Por quê? Porque ilustrar, explica o pai dos Freak Brothers, não é algo que goste tanto de fazer. "Não sou prolífico, em especial na comparação com o Crumb, que é um desenhista compulsivo. Eu trabalho em projetos específicos. Tenho mais interesse em contar boas histórias, piadas. Desenhar não é meu ponto forte." Com as parcerias, sentiu o trabalho fluir mais rápido, o que lhe deu liberdade para focar mais nos roteiros. A avaliação dele é a de que a história importa mais que a ilustração numa tira. "Se você tiver uma boa história e um desenho ruim, a tira será boa. Mas, se a história não for boa, não haverá arte que a segure."

 

Seja como for, Shelton sabe dizer muito com pouco.
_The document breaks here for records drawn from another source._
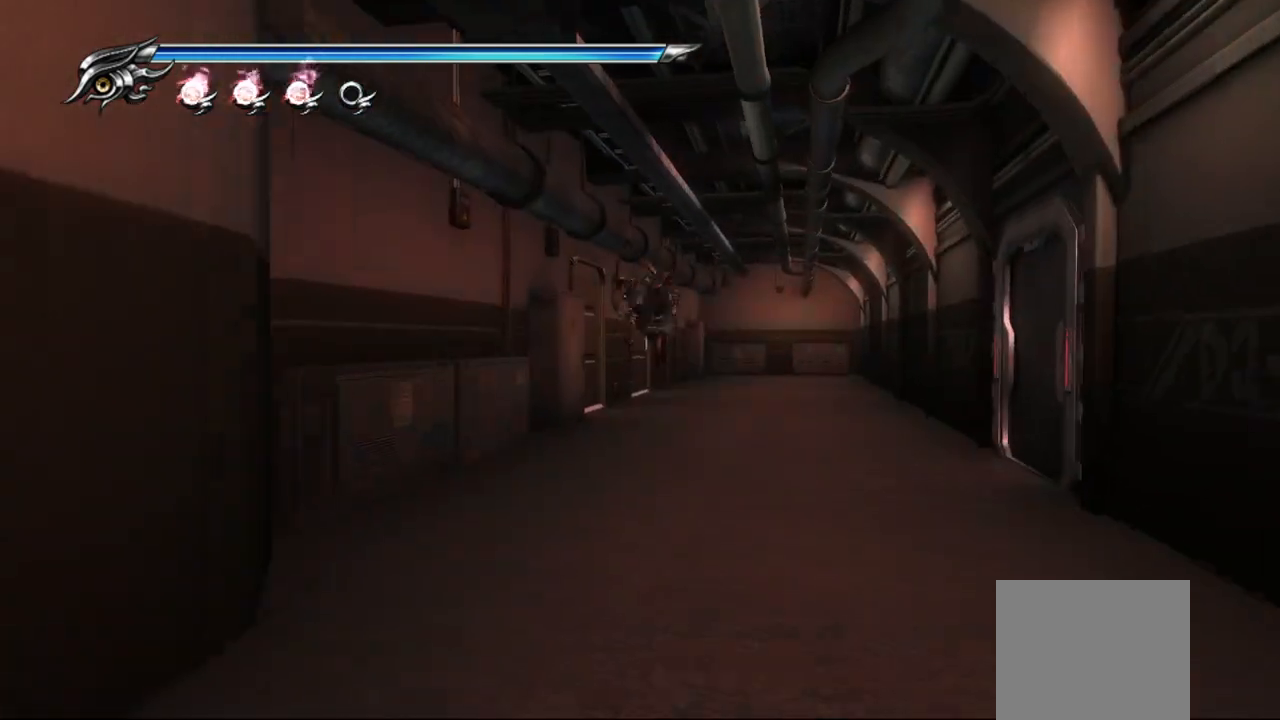
{"buttons": ["L1"], "left_stick": "up", "right_stick": "center", "events": [[83, "CROSS", "up"], [433, "L1", "down"]]}
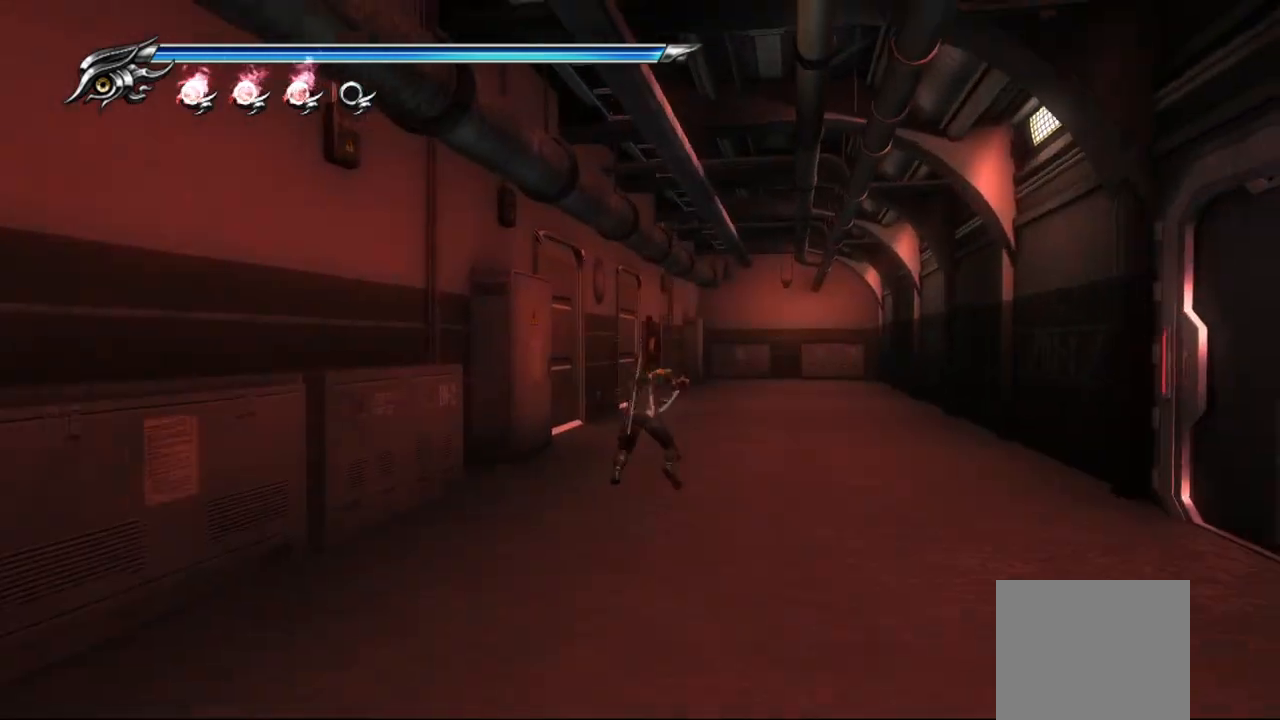
{"buttons": [], "left_stick": "up", "right_stick": "center", "events": [[50, "CROSS", "down"], [150, "L1", "up"], [317, "CROSS", "up"]]}
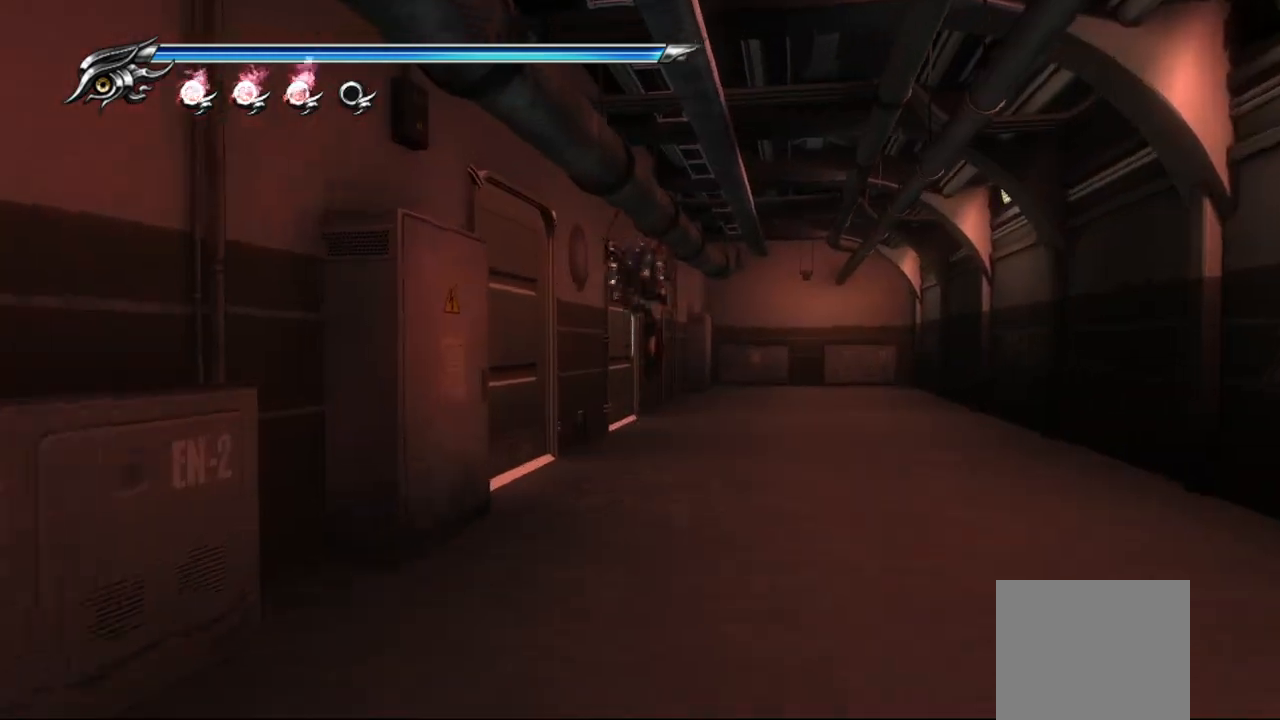
{"buttons": [], "left_stick": "up-right", "right_stick": "left", "events": [[67, "right_stick", "left"], [267, "left_stick", "up-right"]]}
Enquanto os quadrinhos underground eram combatidos pelos defensores da ordem e dos bons costumes, o artista resumiu em um cartum todo o preconceito com o qual seu trabalho era visto. Numa imagem de página inteira, os três Freak Brothers apareciam numa cama com uma mulher nua, cercados de drogas, bebidas, armas e pôsteres com dizeres na linha "Fuja do alistamento" e "Trepe pela paz". Deitada, a mulher dizia: "Uau! Isso foi muito louco! Vamos ler mais umas revistas e começar de novo!!" - uma ironia escrachada contra a ideia de que HQs desvirtuavam os jovens. "Qualquer assunto pode ser bom, o difícil é tirar uma boa história dele. O tema central é menos importante que os detalhes de uma história. Em geral, a grande sacada está escondida sob a superfície da trama. Em HQ, é preciso fazer mais ou menos o que faz um dramaturgo numa peça, colocar os leitores ou o público dentro da história, suspender a descrença deles no que está sendo mostrado e fazê-los entrar no espírito da coisa."

 

A autobiografia que boa parte de seus contemporâneos explorou nos quadrinhos ele diz ver nas suas histórias só naquele ponto em que "toda ficção inclui algo de autobiográfico". No caso dos Freak Brothers, afirma: "Se houver alguma semelhança comigo, está muito bem escondida." No fundo, ele se identifica mais é com o quarto personagem da história, o gato de Fat Freddy. O bichano, que apareceu numa tira do trio em 1969, ganhou pouco tempo depois vida e tiras próprias, o Fat Freddy’s Cat. "Talvez eu seja um pouco como os três, mas, vá lá, pareço mais com o gato, que é o mais inteligente deles."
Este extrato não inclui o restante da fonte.